Odanın her yanını kaplayan fener ve mumlar her ikisine de net bir görüş imkanı tanıyordu. Taryn prensesi ateşin yanındaki koltuğa oturtmak için çekerken ellerini fark etti. Gözleri yuvalarında kocaman olurken Viserra'ya dehşete düşmüş bir halde bakıyordu.

"Önemli değil," dedi Viserra onun endişesini yatıştırmak için çabucak. "Yumruklarımı biraz sert tutmuş olabilirim."
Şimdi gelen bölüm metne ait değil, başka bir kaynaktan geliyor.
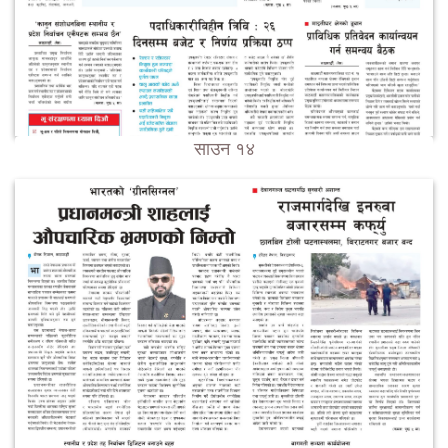
साउन १४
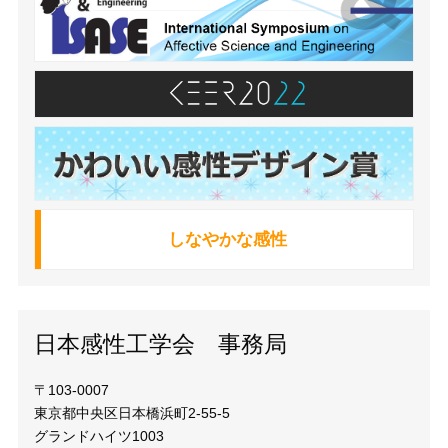
しなやかな感性
日本感性工学会 事務局
〒103-0007
東京都中央区日本橋浜町2-55-5
グランドハイツ1003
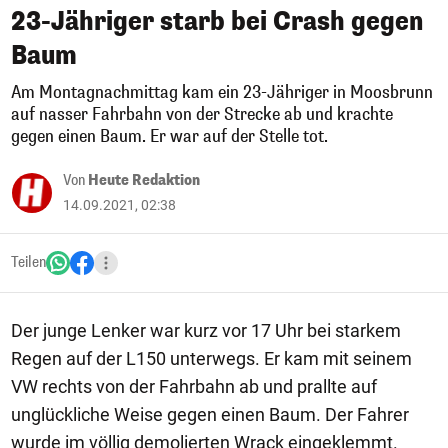
23-Jähriger starb bei Crash gegen
Baum
Am Montagnachmittag kam ein 23-Jähriger in Moosbrunn
auf nasser Fahrbahn von der Strecke ab und krachte
gegen einen Baum. Er war auf der Stelle tot.
Von
Heute Redaktion
14.09.2021, 02:38
Teilen
Der junge Lenker war kurz vor 17 Uhr bei starkem
Regen auf der L150 unterwegs. Er kam mit seinem
VW rechts von der Fahrbahn ab und prallte auf
unglückliche Weise gegen einen Baum. Der Fahrer
wurde im völlig demolierten Wrack eingeklemmt.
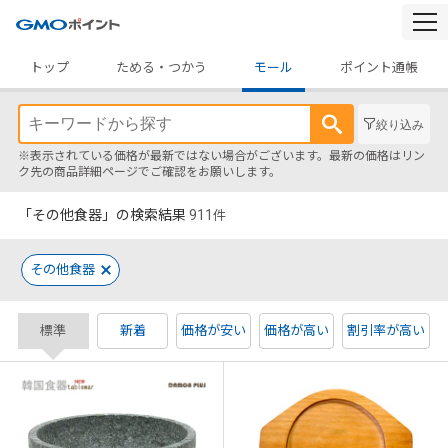
togg
navi
トップ
ためる・つかう
モール
ポイント通帳
絞り込み
※表示されている価格が最新ではない場合がございます。最新の価格はリン
ク先の商品詳細ページでご確認をお願いします。
「その他食器」の検索結果
911
件
その他食器
標準
新着
価格が安い
価格が高い
割引率が高い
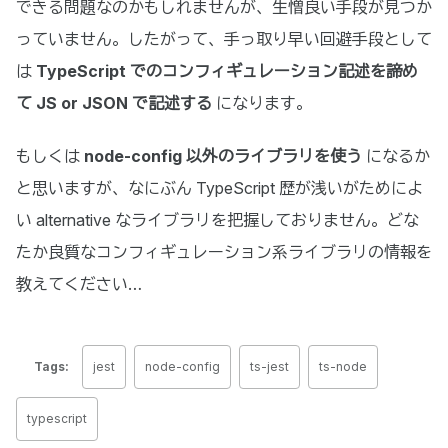
できる問題なのかもしれませんが、生憎良い手段が見つか
っていません。したがって、手っ取り早い回避手段として
は
TypeScript でのコンフィギュレーション記述を諦め
て JS or JSON で記述する
になります。
もしくは
node-config 以外のライブラリを使う
になるか
と思いますが、なにぶん TypeScript 歴が浅いがためによ
い alternative なライブラリを把握しておりません。どな
たか良質なコンフィギュレーション系ライブラリの情報を
教えてください…
Tags:
jest
node-config
ts-jest
ts-node
typescript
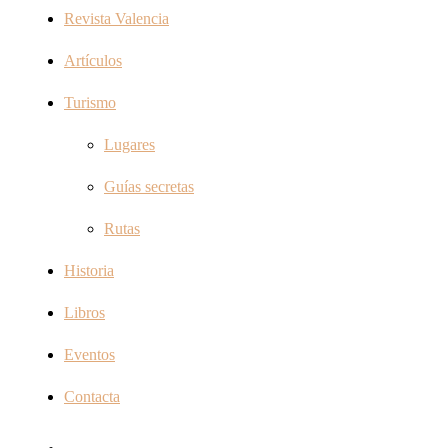
Revista Valencia
Artículos
Turismo
Lugares
Guías secretas
Rutas
Historia
Libros
Eventos
Contacta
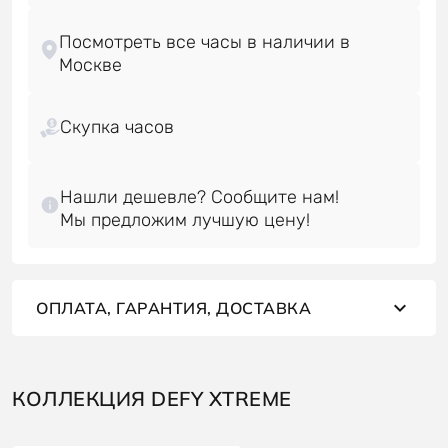
Посмотреть все часы в наличии в
Скупка часов
Нашли дешевле? Сообщите нам!
ОПЛАТА, ГАРАНТИЯ, ДОСТАВКА
КОЛЛЕКЦИЯ DEFY XTREME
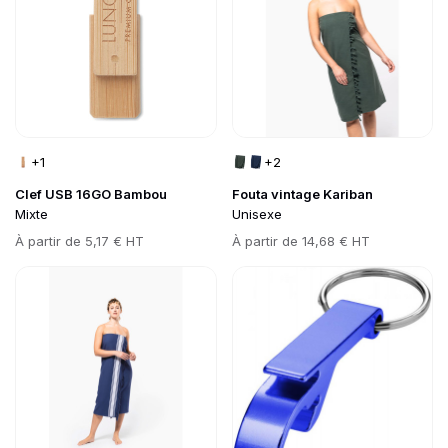
+1
+2
Clef USB 16GO Bambou
Fouta vintage Kariban
Mixte
Unisexe
Prix
À partir de
5,17 € HT
Prix
À partir de
14,68 € HT
Go to product page
Go to product page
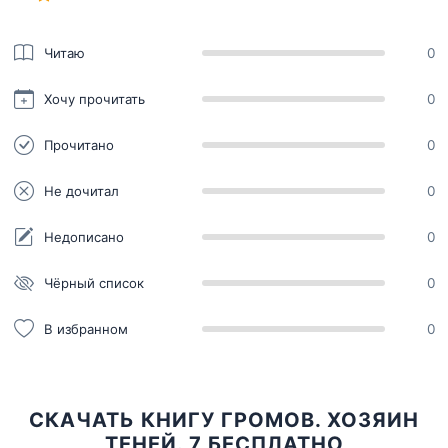
Читаю
0
Хочу прочитать
0
Прочитано
0
Не дочитал
0
Недописано
0
Чёрный список
0
В избранном
0
СКАЧАТЬ КНИГУ ГРОМОВ. ХОЗЯИН
ТЕНЕЙ. 7 БЕСПЛАТНО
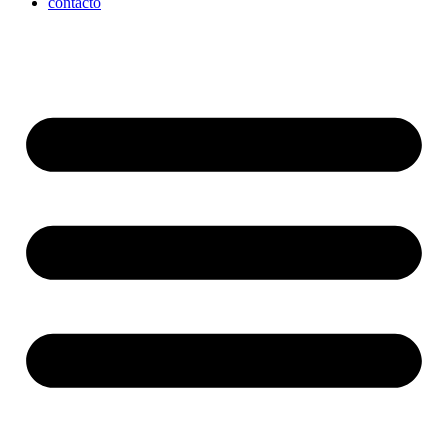
contacto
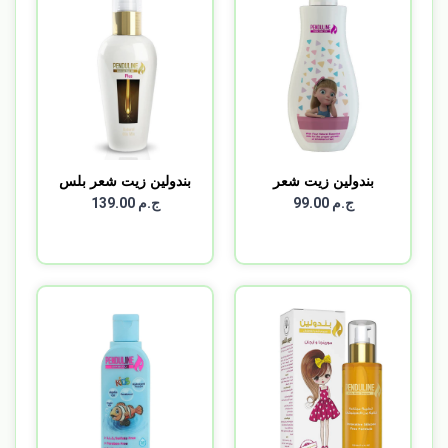
بندولين زيت شعر
بندولين زيت شعر بلس
اطفال ع...
120...
ج.م 99.00
ج.م 139.00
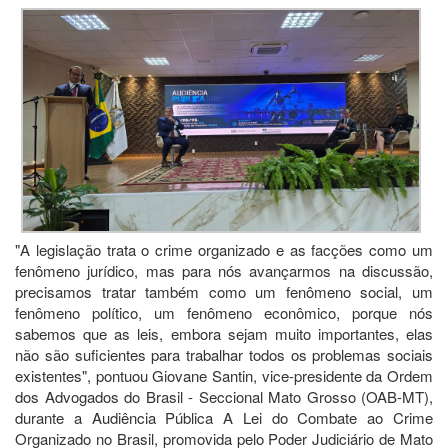
"A legislação trata o crime organizado e as facções como um
fenômeno jurídico, mas para nós avançarmos na discussão,
precisamos tratar também como um fenômeno social, um
fenômeno político, um fenômeno econômico, porque nós
sabemos que as leis, embora sejam muito importantes, elas
não são suficientes para trabalhar todos os problemas sociais
existentes", pontuou Giovane Santin, vice-presidente da Ordem
dos Advogados do Brasil - Seccional Mato Grosso (OAB-MT),
durante a Audiência Pública A Lei do Combate ao Crime
Organizado no Brasil, promovida pelo Poder Judiciário de Mato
Sesinin ne kadar boğuk çıktığını duyan kız, ona su getirmeye giderken ve yanında prensesin ellerindeki kanı temizleyecek ıslak bezler getirirken Viserra gözlerini denize çevirmişti. Taryn dizinin dibine oturup onunla ilgilenirken elinden gelen tek şey derin nefesler almaktı. Avuçlarındaki izler yavaşça silinirken suyunu yudumluyor ve olanlar hakkında düşünmemeye çalışıyordu.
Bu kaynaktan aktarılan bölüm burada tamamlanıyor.